◆ Excerpted passage ◆
+++
The most egregious part of the current system is our property taxes. Council tax is regressive, forcing millions into debt, while stamp duty puts a brake on mobility, and hinders economic growth.

At Fairer Share, we advocate council tax and stamp duty abolition replaced by a proportional property tax where owners would pay 0.48 per cent of their property value every year. Across England, 76 per cent of households would gain under the system, seeing a reduction in the amount of tax they pay on their primary residence. The biggest winners are, helpfully for the Government, located in the North and Midlands – areas that the Government so desperately wants to level up.

Council tax in particular is antithetical to levelling up. Council tax values are 30 years old, a year older than the first text message and four years older than DVDs. They result in distortionary costs that hit the North and Midlands hardest. A resident of Hartlepool, for example, in a £150,000 home would pay over £2,000 in council tax whereas a £10million mansion in Westminster would pay just £1600. On average every resident in Hartlepool pays 2.5 times the rate of council tax to property value than the national average.

Revaluation is desperately needed and valuations need to be done continuously so that we never reach this absurd system again.
+++
◆ Exercise set ◆
[1] Please reproduce the stretch of the property tax passage from "Council tax in" through "absurd system again." word for word.
[2] In one to three sentences, state why the property tax passage calls council tax antithetical to levelling up.

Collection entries
+++
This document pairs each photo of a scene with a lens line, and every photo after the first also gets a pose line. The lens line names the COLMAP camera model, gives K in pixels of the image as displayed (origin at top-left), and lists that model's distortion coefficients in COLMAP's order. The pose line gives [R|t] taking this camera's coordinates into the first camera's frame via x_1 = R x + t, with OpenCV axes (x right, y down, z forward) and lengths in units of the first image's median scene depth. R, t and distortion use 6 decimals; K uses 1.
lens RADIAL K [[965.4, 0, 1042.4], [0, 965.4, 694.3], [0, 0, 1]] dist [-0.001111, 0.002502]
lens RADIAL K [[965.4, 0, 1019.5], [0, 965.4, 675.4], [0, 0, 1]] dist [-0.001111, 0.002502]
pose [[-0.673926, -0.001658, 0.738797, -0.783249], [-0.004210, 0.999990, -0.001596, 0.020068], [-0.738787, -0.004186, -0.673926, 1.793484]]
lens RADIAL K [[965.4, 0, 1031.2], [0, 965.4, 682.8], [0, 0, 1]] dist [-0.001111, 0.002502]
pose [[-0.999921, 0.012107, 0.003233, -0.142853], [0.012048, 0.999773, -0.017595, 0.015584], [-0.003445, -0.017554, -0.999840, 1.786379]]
+++
◆ Answers for the tasks ◆
[1]
Council tax in particular is antithetical to levelling up. Council tax values are 30 years old, a year older than the first text message and four years older than DVDs. They result in distortionary costs that hit the North and Midlands hardest. A resident of Hartlepool, for example, in a £150,000 home would pay over £2,000 in council tax whereas a £10million mansion in Westminster would pay just £1600. On average every resident in Hartlepool pays 2.5 times the rate of council tax to property value than the national average.

Revaluation is desperately needed and valuations need to be done continuously so that we never reach this absurd system again.

[2] Council tax values are 30 years old, and they result in distortionary costs that hit the North and Midlands hardest. On average, every resident in Hartlepool pays 2.5 times the national average rate of council tax relative to property value.